The Secret Garden Lavender Lemon Shortbread

by Cara Nicoletti on May 11, 2010

It has been unusually windy in New York City these past few days. Yesterday, when I walked into the Union Square Farmers Market I was hit by a big gust of wind thick with the smell of fresh donuts and root vegetables and above all, lavender and it got me thinking about nature as nourishment.

lavender pot

Frances Hodgson Burnett’s, The Secret Garden is a book full to the brim with mouthwatering, stomach grumbling foods; “home-made bread and fresh butter, snow-white eggs, raspberry jam and clotted cream…sizzling ham sending forth tempting odors from under a hot silver cover,” “potatoes and richly frothed new milk and oat-cakes and buns and heather honey” (320). Despite the wealth of food, however, it seems that it is the garden itself that nourishes Colin and Mary and Dickon. The garden not only gives the children a new sense of purpose, the fresh air and physical exertion make them hungry, and they find themselves eating more than they ever have before.  After she finds and starts restoring the secret garden Mary, who has just been moved from India to the moors of England after losing both of her parents, quickly begins to change: “I’m getting fatter and fatter every day,” she said quite exultantly. “Mrs. Medlock will have to get me some bigger dresses. Martha says my hair is growing thicker. It isn’t so flat and stringy” (209). Mary begins telling Colin, her young cousin who is afflicted with a mysterious (bogus) illness and virtually parentless, about the secret garden and immediately sees a change in him as well. It is Dickon who insists Colin come see it, saying, “It’d be good for him, I’ll warrant…Us’d just be two children watchin’ a garden grow, an’ he’d be another. Two Lads an’ a little lass just lookin’ on at th’ springtime. I warrant it’d be better than doctor’s stuff” (204). And Dickon is right. Colin is soon restored to full health from his days spent out in the garden.

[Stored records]
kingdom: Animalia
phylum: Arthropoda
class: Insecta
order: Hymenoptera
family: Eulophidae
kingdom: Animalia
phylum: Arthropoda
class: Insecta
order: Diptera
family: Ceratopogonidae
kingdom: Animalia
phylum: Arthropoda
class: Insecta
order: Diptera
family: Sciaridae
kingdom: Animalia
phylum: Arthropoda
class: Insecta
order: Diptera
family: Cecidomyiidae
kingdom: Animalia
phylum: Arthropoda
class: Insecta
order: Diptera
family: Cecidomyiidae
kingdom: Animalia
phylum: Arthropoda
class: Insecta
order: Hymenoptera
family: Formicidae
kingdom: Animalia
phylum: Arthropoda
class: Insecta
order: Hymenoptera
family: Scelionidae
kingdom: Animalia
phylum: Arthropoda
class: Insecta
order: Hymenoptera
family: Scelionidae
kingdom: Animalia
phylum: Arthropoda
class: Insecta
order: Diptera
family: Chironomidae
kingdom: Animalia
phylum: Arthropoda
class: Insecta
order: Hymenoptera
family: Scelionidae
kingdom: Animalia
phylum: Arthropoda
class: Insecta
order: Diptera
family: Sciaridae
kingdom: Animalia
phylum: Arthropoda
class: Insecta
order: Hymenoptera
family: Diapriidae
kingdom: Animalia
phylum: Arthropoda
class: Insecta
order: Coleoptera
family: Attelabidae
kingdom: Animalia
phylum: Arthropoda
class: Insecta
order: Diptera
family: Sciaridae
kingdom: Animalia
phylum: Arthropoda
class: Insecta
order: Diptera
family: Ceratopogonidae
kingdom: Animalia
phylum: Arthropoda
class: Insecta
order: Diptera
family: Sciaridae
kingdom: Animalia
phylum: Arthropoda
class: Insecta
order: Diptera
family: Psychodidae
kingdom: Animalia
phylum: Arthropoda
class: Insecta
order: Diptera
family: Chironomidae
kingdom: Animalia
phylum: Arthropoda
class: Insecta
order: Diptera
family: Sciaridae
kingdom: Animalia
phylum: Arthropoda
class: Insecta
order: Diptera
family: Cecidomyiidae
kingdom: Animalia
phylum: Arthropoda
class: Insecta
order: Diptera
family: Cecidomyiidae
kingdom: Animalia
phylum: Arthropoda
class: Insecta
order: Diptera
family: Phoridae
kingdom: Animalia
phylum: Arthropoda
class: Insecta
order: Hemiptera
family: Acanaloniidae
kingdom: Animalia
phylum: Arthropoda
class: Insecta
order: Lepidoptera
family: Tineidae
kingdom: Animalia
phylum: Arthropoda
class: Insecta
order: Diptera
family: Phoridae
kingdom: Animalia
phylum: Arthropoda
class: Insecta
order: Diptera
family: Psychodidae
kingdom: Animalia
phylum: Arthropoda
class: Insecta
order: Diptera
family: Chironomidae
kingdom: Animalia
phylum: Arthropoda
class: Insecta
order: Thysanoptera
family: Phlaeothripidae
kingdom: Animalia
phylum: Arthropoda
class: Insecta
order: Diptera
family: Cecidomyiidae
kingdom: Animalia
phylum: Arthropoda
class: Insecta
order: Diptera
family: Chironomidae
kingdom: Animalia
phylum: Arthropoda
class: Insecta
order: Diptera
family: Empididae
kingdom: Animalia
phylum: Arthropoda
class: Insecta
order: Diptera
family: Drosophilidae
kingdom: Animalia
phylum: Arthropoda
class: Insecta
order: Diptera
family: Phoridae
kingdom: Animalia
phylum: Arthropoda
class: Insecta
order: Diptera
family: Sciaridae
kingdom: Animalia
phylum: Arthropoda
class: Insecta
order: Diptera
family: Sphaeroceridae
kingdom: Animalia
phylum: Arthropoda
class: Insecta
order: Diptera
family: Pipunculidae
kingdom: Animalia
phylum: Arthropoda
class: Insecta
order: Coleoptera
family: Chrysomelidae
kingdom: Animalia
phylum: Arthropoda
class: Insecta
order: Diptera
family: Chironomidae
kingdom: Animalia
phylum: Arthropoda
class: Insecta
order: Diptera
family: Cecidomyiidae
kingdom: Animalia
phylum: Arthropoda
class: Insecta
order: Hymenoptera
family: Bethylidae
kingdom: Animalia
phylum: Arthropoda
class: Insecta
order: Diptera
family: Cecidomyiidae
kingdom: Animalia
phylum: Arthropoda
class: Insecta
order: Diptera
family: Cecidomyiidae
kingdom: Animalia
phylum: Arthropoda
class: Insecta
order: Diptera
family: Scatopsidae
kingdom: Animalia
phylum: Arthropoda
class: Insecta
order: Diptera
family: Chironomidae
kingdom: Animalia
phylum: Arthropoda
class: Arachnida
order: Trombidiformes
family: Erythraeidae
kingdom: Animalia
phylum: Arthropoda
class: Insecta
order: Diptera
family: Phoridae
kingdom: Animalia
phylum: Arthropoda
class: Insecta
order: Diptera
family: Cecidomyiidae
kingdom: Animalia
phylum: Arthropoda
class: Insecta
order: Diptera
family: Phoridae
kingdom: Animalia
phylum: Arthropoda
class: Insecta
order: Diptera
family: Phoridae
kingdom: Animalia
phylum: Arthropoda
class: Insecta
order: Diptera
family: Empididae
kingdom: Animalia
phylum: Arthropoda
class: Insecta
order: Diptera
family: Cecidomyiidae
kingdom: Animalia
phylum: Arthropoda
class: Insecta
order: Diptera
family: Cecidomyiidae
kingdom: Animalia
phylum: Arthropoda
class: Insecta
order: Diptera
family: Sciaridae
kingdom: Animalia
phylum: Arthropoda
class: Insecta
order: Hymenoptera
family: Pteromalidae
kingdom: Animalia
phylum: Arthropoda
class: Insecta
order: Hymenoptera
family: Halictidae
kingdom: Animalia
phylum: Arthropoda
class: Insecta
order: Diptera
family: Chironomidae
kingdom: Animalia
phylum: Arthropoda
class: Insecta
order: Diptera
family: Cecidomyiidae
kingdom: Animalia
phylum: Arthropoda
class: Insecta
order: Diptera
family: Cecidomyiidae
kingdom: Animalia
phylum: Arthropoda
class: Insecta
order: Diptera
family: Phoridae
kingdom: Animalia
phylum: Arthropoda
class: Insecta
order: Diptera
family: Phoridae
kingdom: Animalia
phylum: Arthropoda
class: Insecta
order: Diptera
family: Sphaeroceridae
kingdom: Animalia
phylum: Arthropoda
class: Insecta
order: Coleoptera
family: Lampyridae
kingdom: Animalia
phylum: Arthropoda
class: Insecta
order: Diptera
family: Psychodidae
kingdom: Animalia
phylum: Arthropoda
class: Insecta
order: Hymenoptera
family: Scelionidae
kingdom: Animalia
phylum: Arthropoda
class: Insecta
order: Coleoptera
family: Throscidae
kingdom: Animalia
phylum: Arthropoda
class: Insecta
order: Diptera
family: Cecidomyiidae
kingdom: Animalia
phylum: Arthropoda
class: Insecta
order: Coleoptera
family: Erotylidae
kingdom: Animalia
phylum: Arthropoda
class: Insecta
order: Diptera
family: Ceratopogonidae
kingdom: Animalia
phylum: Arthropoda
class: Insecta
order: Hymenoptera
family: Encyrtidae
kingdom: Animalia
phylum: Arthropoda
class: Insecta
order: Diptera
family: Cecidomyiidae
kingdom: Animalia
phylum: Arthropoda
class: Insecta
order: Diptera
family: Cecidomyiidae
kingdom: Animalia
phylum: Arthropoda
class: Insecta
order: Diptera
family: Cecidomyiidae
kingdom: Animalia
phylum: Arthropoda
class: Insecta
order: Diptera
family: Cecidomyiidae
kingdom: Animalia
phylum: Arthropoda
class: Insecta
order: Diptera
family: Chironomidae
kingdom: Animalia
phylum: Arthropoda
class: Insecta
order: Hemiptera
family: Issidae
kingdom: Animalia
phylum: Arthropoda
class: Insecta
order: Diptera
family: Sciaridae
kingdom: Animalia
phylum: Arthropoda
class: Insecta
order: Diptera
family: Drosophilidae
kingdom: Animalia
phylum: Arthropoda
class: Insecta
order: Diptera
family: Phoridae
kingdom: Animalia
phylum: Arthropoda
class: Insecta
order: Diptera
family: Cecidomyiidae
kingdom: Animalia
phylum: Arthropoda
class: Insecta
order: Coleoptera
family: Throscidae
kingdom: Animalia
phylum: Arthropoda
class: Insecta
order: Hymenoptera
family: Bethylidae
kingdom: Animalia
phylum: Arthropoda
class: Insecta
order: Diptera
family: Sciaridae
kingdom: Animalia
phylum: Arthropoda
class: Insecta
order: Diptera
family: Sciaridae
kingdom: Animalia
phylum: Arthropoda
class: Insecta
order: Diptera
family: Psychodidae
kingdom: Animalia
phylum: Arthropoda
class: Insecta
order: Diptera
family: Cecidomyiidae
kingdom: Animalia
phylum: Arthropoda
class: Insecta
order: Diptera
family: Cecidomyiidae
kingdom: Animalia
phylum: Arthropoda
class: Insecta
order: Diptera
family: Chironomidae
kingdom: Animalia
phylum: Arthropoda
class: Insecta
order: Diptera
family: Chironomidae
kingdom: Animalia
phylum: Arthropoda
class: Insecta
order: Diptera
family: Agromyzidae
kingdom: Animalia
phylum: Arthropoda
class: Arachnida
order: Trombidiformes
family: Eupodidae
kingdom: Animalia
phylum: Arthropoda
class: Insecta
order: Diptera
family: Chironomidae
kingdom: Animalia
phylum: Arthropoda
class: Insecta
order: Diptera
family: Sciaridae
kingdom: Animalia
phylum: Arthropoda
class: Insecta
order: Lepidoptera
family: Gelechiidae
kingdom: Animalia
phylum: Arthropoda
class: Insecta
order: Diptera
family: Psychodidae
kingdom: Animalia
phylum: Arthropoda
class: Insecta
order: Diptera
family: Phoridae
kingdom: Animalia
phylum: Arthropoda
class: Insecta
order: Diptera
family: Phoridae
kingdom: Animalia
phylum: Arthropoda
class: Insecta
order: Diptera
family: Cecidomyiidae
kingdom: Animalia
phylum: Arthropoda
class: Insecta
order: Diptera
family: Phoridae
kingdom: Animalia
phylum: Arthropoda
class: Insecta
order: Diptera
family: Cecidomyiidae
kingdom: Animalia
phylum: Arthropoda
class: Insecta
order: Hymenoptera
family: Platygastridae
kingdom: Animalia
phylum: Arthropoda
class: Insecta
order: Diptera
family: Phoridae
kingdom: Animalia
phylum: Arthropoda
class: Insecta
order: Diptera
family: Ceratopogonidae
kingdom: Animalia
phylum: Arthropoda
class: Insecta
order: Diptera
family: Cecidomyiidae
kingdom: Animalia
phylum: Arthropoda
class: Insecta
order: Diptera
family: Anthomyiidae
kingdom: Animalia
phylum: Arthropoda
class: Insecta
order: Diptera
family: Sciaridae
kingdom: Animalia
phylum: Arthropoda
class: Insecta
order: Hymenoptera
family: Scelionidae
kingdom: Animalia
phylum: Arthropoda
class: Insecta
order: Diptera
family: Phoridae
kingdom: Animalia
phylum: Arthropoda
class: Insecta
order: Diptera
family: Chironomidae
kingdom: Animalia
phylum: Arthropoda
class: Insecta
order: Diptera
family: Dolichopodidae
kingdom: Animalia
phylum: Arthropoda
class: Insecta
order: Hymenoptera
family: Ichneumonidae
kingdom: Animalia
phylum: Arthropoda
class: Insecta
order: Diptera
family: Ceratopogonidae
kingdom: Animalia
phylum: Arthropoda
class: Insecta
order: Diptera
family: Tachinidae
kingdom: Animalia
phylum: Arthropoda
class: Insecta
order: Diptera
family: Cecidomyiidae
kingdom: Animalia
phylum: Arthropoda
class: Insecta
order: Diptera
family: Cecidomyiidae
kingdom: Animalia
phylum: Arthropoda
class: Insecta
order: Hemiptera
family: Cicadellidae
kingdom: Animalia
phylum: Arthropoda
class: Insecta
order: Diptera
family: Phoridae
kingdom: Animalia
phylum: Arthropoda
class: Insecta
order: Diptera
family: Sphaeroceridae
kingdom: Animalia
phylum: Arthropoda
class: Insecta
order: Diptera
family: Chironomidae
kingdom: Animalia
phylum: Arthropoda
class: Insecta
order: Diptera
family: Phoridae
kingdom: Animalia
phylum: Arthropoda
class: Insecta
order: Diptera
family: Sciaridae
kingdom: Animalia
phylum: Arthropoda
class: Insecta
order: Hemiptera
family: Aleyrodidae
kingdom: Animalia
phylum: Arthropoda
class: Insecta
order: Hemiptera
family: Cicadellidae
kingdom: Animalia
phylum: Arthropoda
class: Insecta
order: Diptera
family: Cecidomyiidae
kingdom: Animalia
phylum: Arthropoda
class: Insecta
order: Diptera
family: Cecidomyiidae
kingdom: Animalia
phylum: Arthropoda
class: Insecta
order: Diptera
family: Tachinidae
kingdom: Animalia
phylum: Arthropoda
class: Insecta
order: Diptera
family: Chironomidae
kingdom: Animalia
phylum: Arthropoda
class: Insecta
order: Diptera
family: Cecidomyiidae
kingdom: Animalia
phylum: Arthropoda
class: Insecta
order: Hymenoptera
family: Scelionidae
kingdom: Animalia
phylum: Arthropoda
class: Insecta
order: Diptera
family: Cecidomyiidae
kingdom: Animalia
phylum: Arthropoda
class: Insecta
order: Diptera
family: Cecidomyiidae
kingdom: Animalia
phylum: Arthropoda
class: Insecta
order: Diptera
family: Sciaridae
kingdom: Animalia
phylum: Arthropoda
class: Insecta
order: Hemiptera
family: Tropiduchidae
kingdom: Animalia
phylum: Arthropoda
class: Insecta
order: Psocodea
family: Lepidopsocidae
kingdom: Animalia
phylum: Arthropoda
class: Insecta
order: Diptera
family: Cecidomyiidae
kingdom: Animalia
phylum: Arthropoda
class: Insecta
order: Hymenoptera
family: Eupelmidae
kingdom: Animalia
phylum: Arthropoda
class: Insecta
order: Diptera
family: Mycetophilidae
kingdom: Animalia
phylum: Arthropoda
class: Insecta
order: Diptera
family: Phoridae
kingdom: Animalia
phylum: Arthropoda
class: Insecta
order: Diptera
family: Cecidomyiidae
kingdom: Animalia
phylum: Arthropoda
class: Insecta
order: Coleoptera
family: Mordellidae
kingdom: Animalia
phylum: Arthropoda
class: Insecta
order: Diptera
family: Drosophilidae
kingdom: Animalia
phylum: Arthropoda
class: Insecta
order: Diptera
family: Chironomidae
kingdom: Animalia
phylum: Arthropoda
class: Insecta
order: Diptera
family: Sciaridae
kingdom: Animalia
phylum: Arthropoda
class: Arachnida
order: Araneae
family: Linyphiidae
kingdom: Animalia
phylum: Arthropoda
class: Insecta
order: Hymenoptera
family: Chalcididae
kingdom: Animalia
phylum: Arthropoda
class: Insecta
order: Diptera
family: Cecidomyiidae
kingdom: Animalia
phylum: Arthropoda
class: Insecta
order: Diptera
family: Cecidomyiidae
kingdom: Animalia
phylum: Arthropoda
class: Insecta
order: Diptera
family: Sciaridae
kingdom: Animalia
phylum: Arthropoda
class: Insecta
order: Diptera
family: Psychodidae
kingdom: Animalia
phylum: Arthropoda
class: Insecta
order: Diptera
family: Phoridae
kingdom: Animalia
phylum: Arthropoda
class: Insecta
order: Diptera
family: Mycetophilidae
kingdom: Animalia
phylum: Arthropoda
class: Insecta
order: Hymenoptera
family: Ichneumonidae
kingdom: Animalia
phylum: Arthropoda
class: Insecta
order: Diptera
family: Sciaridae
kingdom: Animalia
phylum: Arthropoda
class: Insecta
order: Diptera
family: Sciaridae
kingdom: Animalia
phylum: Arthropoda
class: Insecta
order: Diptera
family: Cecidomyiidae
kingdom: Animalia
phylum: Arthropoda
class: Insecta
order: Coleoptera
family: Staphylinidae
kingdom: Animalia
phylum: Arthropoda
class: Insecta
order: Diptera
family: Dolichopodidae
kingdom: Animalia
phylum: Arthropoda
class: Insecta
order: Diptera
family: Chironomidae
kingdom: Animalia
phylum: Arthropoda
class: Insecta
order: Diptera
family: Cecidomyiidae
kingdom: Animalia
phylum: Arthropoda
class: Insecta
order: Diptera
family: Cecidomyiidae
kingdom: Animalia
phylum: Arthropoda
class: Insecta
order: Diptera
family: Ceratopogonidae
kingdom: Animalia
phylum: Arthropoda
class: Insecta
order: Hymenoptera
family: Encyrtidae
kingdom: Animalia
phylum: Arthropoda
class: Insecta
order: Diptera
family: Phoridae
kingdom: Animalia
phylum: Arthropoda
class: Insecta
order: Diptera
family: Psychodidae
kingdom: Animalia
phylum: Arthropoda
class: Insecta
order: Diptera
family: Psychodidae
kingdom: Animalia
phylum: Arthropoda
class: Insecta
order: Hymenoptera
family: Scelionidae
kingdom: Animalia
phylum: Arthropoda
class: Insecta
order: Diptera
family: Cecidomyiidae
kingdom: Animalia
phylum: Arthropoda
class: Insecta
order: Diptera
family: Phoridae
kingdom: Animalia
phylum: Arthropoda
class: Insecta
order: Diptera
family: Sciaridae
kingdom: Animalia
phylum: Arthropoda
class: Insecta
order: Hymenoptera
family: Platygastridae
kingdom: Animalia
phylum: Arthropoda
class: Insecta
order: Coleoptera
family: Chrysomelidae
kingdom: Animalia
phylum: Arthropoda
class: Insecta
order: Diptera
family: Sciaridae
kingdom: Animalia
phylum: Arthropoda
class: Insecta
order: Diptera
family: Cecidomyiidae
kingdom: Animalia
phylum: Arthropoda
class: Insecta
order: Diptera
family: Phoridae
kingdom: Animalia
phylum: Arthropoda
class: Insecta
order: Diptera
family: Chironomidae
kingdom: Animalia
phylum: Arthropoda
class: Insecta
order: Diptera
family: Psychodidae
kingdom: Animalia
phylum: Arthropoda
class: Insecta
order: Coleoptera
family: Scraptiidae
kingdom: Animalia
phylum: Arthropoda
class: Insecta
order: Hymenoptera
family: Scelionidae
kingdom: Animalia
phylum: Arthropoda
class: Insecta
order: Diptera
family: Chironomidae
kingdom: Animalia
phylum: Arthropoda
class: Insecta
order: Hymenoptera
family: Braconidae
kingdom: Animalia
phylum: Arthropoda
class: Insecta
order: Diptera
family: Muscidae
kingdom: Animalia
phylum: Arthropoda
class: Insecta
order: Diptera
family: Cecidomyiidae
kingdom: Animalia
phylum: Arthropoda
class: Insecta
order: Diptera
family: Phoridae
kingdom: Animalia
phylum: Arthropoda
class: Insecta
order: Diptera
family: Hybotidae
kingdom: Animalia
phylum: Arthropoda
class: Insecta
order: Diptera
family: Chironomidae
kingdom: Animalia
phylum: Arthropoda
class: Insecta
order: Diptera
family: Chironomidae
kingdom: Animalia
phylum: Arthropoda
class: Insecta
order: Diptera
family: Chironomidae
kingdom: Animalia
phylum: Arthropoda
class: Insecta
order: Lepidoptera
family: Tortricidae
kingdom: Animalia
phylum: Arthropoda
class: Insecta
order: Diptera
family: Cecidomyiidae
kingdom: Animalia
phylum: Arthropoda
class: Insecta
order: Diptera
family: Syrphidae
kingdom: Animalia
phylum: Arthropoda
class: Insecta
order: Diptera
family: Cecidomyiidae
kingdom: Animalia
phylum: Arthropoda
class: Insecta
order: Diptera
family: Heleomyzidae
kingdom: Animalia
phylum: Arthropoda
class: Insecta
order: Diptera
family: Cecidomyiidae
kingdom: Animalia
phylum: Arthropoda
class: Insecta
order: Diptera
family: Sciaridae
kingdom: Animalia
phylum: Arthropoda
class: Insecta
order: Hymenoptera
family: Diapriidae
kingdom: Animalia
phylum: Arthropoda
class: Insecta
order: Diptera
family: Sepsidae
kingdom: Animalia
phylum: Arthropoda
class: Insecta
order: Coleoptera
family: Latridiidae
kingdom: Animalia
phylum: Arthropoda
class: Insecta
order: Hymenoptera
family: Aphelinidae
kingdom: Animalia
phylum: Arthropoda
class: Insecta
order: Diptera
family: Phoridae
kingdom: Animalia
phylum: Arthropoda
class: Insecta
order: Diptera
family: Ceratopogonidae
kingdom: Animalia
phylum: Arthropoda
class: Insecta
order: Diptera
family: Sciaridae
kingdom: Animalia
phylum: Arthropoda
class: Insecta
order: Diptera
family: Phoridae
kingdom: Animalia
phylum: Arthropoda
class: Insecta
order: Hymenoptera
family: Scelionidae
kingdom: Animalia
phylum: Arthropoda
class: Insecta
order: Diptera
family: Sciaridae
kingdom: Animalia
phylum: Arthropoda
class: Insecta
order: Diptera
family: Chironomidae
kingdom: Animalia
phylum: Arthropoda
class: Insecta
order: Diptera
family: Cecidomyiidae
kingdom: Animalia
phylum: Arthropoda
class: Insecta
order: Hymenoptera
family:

▶ **WHAT TO WORK ON**
**1.** Name every character from The Secret Garden mentioned in the post on Secret Garden lavender lemon shortbread.
**2.** Pick up the post on Secret Garden lavender lemon shortbread after its final sentence and carry it on.

▶ **WRITTEN RESPONSES**
**1.** Colin, Mary, Dickon, Mrs. Medlock, Martha

**2.**
When I smelled the lavender in the market yesterday I couldn’t resist it. Even though this isn’t a recipe explicitly mentioned in The Secret Garden I thought it was a great way to combine flowers and sweets—plus, what is more English than shortbread and lavender? I also could not resist buying some pink Himalayan sea-salt to sprinkle on top. There is nothing more delicious than a salty-sweet shortbread unless it’s a salty-sweet shortbread that comes studded with purple, green, and pink.

pink salt

Secret Garden Lavender Lemon Shortbread
Ingredients:

    8 Tbs (1 stick) of cold unsalted butter, chopped into pieces
    1/4 cup sugar
    1/4 tsp salt
    1 cup flour
    1/4 cup corstarch
    1 Tbs fresh or dried lavender (I think fresh is better, the dried is too hard and perfumey for my taste, blech)
    2 Tbs lemon zest
    sea salt for sprinkling (any color is fine!)

butter

cut lavender

Directions:

With an electric mixer cream the butter until soft. Add sugar and beat until incorporated. In a separate bowl mix together the flour, lavender buds, lemon zest, salt and cornstarch. Add flour mixture to butter mixture slowly and mix until dough begins to form.

mixer

Take dough out of the bowl and place on a piece of floured parchment paper. It will be crumbly, so knead it until it forms a nice solid ball. Roll out onto the parchment paper until about 1/4 inch thick.

dough

I trimmed the edges of mine to make cutting them into bars easier, but you can keep the edges crumbly if you prefer it. Poke dough all over with the tines of a fork. Transfer the dough, still on parchment paper, to your baking pan. Garnish with lavender buds and sea salt.

raw lavender dough

Bake at 350 for about 20 minutes, or until edges brown.

cooked lavender

The result is a buttery and crisp crumbly shortbread with just enough lavender and nice kicks of lemon and salt throughout.

teacup lavender

Enjoy!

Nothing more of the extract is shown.